Description of the task:
This exercise calls for every line of the listing below that contains the word "lines".

Information given:
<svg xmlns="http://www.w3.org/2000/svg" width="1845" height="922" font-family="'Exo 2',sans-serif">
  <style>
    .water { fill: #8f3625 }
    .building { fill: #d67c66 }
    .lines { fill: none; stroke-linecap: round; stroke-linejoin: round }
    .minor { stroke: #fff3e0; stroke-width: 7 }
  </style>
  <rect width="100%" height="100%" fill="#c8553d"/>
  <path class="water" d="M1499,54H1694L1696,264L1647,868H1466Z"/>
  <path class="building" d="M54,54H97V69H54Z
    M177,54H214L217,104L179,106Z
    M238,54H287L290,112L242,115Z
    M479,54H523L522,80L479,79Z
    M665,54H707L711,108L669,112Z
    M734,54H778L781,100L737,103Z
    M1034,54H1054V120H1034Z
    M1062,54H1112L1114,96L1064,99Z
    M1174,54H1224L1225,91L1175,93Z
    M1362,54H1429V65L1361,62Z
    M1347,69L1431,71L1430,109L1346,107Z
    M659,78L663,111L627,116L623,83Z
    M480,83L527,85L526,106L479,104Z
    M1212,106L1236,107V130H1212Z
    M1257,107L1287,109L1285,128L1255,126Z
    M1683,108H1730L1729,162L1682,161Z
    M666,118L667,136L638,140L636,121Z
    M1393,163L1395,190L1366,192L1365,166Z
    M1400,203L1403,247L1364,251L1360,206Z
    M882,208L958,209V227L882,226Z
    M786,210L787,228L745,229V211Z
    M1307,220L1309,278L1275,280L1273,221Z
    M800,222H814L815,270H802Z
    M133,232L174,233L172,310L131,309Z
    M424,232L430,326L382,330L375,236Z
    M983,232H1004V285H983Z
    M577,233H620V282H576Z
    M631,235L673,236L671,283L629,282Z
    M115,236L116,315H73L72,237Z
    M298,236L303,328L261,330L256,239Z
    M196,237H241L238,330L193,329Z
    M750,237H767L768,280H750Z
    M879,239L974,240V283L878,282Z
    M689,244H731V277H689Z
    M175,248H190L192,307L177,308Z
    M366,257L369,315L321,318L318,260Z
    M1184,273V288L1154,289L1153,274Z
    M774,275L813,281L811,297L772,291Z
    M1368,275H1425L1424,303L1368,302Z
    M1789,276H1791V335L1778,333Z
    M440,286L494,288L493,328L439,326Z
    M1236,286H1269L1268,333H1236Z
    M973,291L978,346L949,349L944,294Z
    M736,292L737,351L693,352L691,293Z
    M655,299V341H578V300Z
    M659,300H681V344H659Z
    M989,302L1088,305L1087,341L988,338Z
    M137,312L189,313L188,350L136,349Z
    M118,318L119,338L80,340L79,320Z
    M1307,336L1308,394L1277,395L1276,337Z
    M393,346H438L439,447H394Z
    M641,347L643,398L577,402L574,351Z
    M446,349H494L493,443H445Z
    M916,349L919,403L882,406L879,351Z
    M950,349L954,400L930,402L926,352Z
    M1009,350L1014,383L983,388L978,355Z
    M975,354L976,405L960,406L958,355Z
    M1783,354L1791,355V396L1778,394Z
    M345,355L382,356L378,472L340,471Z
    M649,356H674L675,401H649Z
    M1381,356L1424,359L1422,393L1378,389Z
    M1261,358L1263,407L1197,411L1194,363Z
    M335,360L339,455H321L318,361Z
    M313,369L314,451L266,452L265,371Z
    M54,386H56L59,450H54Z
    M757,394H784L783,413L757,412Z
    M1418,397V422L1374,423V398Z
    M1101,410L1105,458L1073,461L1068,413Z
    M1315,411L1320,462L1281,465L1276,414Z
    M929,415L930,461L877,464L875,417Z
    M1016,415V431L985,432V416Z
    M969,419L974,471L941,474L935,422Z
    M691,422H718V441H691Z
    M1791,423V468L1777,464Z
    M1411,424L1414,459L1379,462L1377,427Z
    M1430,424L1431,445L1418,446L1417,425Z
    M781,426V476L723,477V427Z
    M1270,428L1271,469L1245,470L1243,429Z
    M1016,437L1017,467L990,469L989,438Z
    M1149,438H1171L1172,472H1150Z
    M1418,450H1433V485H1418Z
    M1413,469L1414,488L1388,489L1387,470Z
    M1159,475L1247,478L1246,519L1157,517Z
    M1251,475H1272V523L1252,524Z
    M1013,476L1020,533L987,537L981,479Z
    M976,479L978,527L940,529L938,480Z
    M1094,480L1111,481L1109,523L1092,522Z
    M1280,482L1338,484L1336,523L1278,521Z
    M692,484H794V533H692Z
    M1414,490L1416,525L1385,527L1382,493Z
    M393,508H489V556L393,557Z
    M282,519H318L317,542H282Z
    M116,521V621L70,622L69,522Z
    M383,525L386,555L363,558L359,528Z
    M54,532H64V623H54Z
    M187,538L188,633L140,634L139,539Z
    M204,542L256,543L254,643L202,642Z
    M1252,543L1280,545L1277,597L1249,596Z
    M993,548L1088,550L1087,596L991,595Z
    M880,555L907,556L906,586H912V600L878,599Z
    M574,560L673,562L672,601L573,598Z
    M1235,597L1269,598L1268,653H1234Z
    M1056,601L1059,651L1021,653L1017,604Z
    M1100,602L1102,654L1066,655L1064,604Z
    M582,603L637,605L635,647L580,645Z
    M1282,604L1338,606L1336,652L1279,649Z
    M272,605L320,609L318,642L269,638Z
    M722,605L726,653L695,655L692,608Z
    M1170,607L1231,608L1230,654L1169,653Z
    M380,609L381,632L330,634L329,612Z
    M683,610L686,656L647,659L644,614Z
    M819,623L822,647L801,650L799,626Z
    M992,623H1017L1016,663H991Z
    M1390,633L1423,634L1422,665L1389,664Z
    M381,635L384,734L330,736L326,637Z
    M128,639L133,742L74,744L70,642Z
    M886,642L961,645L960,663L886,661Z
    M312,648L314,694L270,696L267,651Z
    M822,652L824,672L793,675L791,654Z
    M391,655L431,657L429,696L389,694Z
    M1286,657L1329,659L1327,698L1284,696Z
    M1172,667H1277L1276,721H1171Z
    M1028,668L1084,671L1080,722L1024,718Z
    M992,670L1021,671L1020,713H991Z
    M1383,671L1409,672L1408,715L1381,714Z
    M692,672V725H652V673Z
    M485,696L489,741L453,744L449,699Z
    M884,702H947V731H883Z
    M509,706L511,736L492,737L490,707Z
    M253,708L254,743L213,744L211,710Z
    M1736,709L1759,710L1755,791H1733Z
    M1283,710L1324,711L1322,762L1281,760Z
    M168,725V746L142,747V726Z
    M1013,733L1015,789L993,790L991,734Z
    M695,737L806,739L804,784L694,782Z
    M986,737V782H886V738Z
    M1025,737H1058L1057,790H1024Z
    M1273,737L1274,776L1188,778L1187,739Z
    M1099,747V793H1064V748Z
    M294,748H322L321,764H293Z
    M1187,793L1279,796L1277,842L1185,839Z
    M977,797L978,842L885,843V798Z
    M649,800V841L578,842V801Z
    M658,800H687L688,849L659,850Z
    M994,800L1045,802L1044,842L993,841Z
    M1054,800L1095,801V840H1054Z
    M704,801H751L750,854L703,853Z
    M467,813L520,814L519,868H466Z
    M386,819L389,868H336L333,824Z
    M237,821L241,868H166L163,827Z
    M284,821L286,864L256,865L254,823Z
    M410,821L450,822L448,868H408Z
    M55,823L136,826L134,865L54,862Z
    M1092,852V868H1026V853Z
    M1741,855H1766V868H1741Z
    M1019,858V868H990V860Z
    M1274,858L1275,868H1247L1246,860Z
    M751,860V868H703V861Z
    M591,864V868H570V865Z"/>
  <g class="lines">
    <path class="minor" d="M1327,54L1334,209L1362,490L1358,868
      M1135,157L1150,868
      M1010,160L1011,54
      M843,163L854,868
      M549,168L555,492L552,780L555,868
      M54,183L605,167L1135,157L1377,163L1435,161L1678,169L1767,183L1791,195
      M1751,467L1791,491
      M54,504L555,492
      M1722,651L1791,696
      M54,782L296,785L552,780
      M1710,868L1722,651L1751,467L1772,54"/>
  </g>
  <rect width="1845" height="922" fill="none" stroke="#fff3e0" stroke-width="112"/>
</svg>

Problem solution:
    .lines { fill: none; stroke-linecap: round; stroke-linejoin: round }
  <g class="lines">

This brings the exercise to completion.